Texto para leitura:

_ _ _ _

Notícias
Janeiro de 1996

Janeiro de 1996: encontros, debates e os primeiros passos do digital

Facebook
Twitter
LinkedIn
WhatsApp
Email

Em janeiro de 1996, o Jornal da Imagem destacava os preparativos da 26ª Jornada Paulista de Radiologia, que aconteceria de 2 a 5 de maio no Anhembi, em São Paulo. Reforçando o caráter internacional que a JPR já buscava consolidar naquela época, a principal notícia era a confirmação de doze professores estrangeiros na programação científica, com especialistas vindos principalmente dos Estados Unidos, ligados a instituições como University of Texas, Mayo Clinic, Washington University, Children’s Hospital de Boston e University of Illinois at Chicago, para abordar temas de tórax, neurorradiologia, músculo-esquelético, neuro-pediatria, ultrassonografia com Doppler e geniturinário.

Trinta anos depois, próximo da JPR 2026, é inevitável perceber como alguns pilares permanecem. Em 1996, a grande aposta era a internacionalização, a excelência científica e a experiência do participante para além das salas de aula. Em 2026, com os preparativos a todo vapor, esses mesmos valores seguem guiando a Jornada, agora ampliados por novas tecnologias, formatos educacionais inovadores, inteligência artificial e uma atenção ainda maior à experiência de quem participa.

_ _ _ _

Tarefas obrigatórias:
(a) Responda sobre a notícia:
(i) Onde e em que datas aconteceria a 26ª Jornada Paulista de Radiologia?
(ii) Quantos professores estrangeiros estavam confirmados na programação científica?
(iii) Segundo a notícia, o que amplia em 2026 os valores que guiam a Jornada?
(b) Copie da notícia tudo o que vai desde "Trinta anos depois, próximo" até "de quem participa.".

Registros de uma coleção:
_ _ _ _

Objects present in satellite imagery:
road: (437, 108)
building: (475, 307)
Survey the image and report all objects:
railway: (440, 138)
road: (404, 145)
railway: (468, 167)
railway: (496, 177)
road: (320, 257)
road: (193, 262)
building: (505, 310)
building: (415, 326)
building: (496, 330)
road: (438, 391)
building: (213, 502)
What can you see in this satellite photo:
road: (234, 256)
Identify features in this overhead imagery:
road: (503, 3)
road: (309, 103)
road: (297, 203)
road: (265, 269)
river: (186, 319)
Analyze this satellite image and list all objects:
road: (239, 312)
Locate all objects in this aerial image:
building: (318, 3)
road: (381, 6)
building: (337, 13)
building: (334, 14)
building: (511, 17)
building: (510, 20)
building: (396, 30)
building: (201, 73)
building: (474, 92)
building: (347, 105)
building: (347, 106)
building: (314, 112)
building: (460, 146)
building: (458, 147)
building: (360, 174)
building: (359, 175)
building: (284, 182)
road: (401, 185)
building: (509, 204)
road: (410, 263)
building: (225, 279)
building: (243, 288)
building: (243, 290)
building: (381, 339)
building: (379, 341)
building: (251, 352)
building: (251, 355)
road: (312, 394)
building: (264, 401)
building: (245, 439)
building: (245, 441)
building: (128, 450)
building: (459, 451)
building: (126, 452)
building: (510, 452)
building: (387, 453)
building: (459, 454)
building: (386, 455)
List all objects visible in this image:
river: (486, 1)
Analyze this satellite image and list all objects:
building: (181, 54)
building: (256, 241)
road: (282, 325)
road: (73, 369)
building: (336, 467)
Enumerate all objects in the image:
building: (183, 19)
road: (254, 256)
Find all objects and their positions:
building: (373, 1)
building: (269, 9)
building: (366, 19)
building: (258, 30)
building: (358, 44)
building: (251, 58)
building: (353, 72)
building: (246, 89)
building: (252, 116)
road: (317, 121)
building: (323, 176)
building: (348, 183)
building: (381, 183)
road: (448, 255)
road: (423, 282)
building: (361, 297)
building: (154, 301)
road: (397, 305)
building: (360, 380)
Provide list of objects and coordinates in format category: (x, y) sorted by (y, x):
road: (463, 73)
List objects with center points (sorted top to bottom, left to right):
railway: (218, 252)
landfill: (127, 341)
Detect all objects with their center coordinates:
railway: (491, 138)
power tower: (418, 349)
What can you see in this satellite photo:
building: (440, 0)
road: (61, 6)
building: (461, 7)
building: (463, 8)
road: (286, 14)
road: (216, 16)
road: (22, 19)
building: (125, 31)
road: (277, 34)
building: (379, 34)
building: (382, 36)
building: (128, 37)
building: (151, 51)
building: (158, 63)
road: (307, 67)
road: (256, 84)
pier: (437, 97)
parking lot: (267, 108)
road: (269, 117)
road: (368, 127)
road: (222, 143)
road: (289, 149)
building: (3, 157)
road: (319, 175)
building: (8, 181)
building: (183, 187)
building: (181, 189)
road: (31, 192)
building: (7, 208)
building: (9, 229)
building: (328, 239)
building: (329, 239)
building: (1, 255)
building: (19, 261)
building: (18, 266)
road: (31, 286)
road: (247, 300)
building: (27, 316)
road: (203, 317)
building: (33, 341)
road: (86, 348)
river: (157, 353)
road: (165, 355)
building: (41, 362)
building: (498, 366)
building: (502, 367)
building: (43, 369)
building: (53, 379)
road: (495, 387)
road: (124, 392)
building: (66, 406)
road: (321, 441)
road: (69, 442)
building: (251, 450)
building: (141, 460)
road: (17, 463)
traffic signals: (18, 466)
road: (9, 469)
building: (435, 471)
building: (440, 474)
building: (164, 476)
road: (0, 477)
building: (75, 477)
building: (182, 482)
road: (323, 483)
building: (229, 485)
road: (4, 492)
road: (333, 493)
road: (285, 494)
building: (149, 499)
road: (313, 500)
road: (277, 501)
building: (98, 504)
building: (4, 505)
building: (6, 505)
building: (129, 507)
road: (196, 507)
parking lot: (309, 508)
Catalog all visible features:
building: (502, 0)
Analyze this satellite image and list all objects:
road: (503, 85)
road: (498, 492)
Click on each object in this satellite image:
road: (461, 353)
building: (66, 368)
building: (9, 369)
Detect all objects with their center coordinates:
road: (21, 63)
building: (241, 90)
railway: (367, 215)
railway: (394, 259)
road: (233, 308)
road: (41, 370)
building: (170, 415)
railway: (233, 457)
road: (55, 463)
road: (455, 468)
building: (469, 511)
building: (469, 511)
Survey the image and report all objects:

_ _ _ _

Suas respostas:
(a)
(i) No Anhembi, em São Paulo, de 2 a 5 de maio.
(ii) Doze.
(iii) Novas tecnologias, formatos educacionais inovadores, inteligência artificial e uma atenção ainda maior à experiência de quem participa.

(b)
Trinta anos depois, próximo da JPR 2026, é inevitável perceber como alguns pilares permanecem. Em 1996, a grande aposta era a internacionalização, a excelência científica e a experiência do participante para além das salas de aula. Em 2026, com os preparativos a todo vapor, esses mesmos valores seguem guiando a Jornada, agora ampliados por novas tecnologias, formatos educacionais inovadores, inteligência artificial e uma atenção ainda maior à experiência de quem participa.